Жене Османа-аги я сказал, что не привык жить в деревне и хочу вернуться в Джевизлик. Она поняла, что я очень несчастлив, и послала за мужем. Осман-ага рассердился за то, что я не захотел оставаться в деревне, и понял, что турка из меня никогда не выйдет.
На обратном пути в город он всё время молчал, мы оба были настроены враждебно. Я почувствовал — притворяться дальше бессмысленно.

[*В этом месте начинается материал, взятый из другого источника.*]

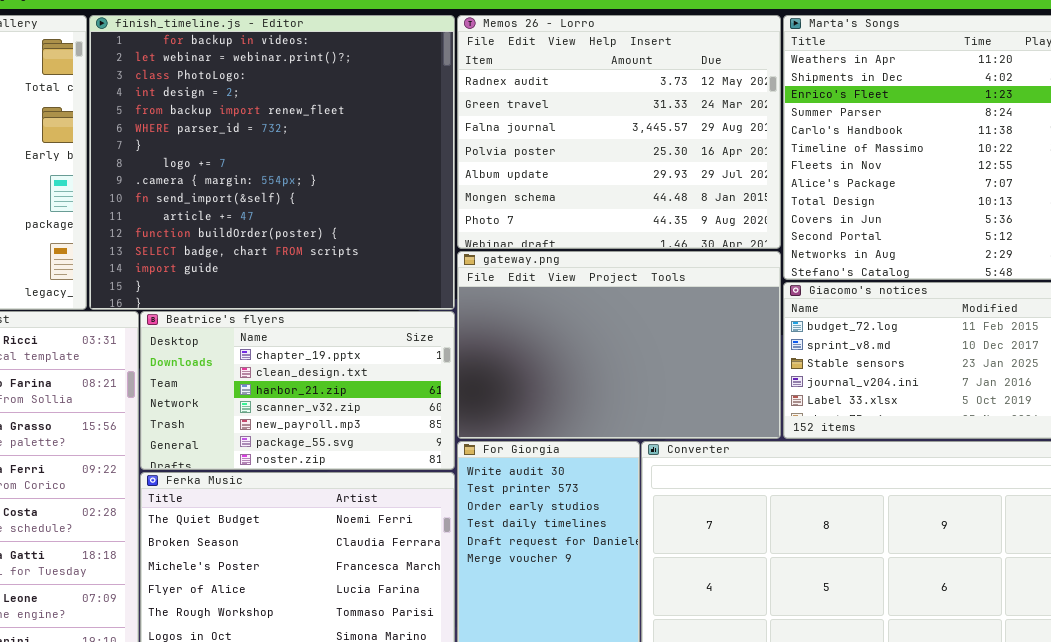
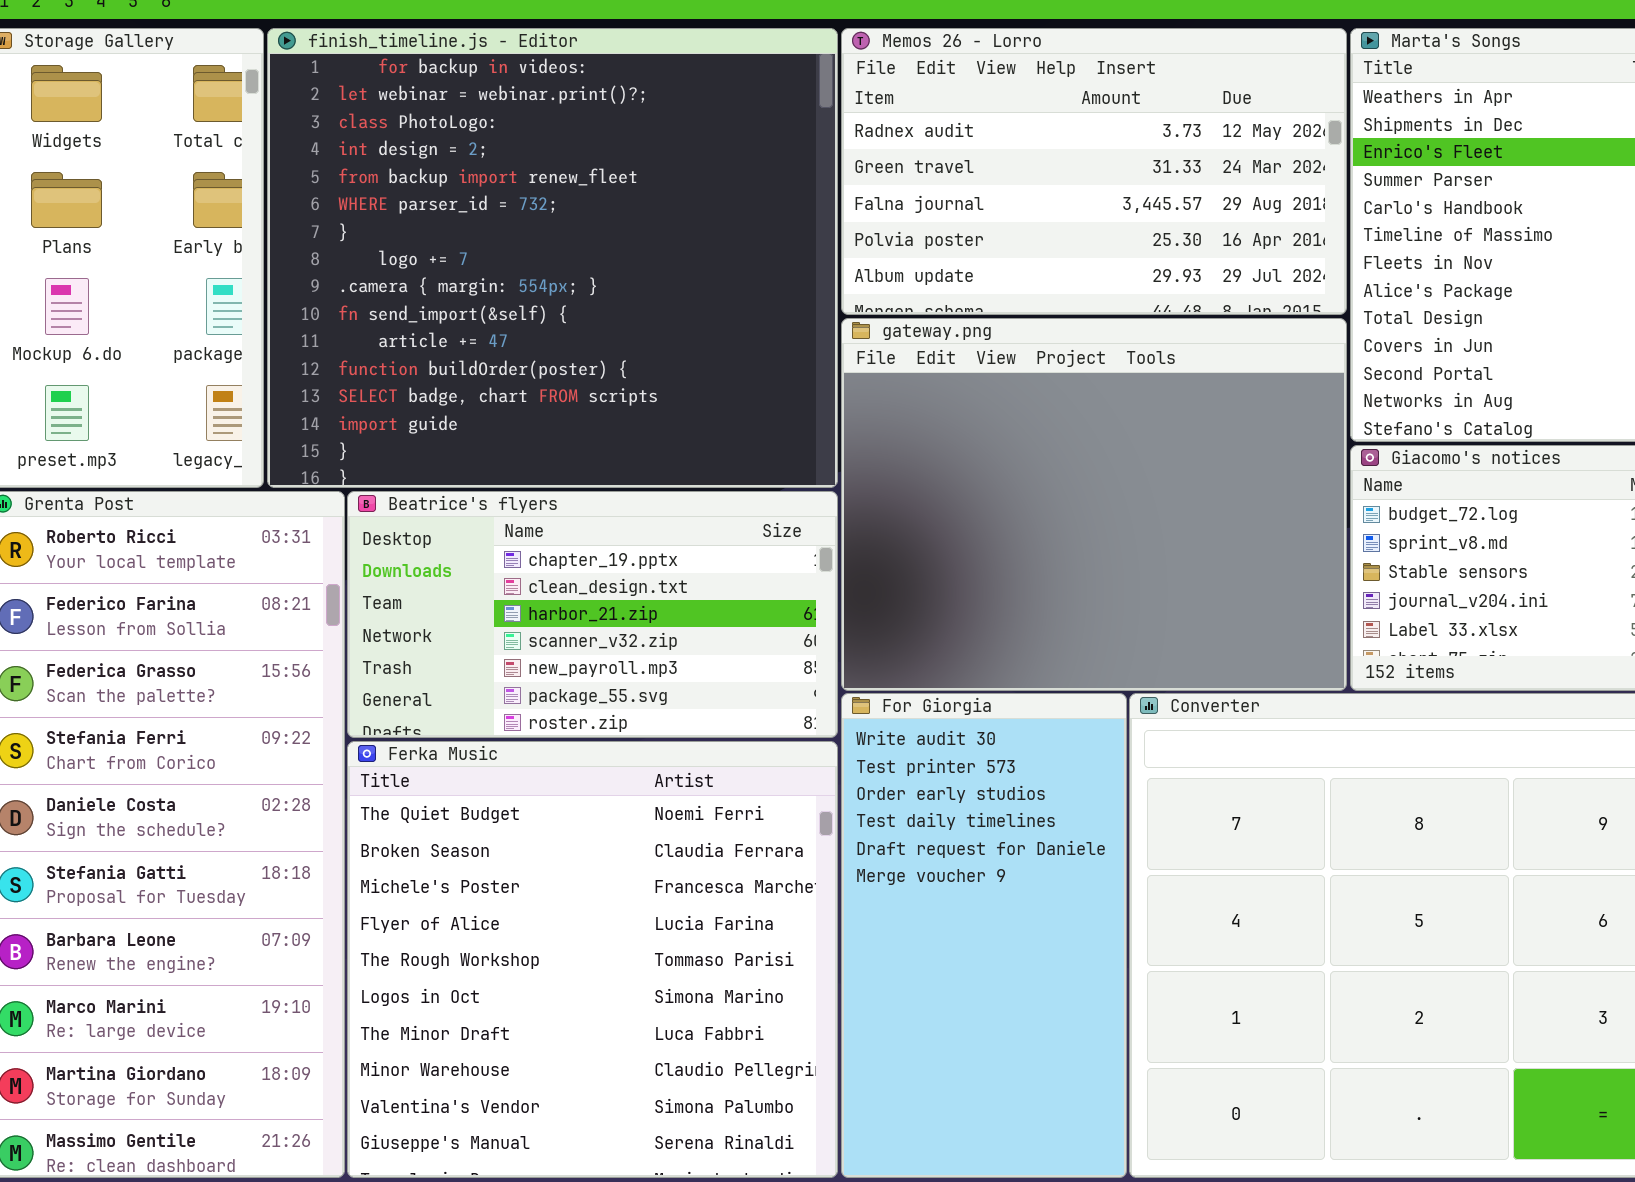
Memos 26 - Lorro: [457,15,781,249] -> [841,28,1347,315], resized
gateway.png: [457,251,781,439] -> [841,318,1347,691], resized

Расстались мы с ним, тем не менее, без споров и ссор, без явной неприязни: я просто ушёл от него, когда мы вернулись в город, и с того времени избегал его. Случалось, я проходил мимо его лавки, и он видел меня, но никогда не окликал, будто мы совсем незнакомы и он никогда прежде меня не знал. Отца и сына из нас не получилось, и я чувствовал, что он страстно ненавидит меня.
Другим армянским мальчикам удалось как-то приспособиться к новой жизни и, казалось, они были довольны, а я открыто бунтовал.
Джевизлик начинал отмечать рамазан[14]
, требующий от верующих соблюдения строгого поста с рассвета до захода солнца. Выстрел из кавалерийского пистолета с городского моста знаменовал окончание поста. По ночам мы собирались с мальчиками на главной улице, говорили по-армянски и развлекались весёлыми шумными играми, ибо праздничный дух рамазана заражал даже нас.— Если вы не забудете этот проклятый язык, — пригрозил нам нарядный молодой турок с кинжалом, — мы и вам головы отрежем.
Я стал дерзким с тех пор, как ушёл от Османа-аги. По-армянски я говорил вызывающе громко.
Спал я у Нурихана. Питался, в основном, ежевикой и дикими фруктами, растущими в лесу вдоль реки. Однажды я посмотрел на себя в зеркало в трактире, где работал один из моих друзей, и поразился своему виду, Я стал похож на дикаря с изнурённым лицом.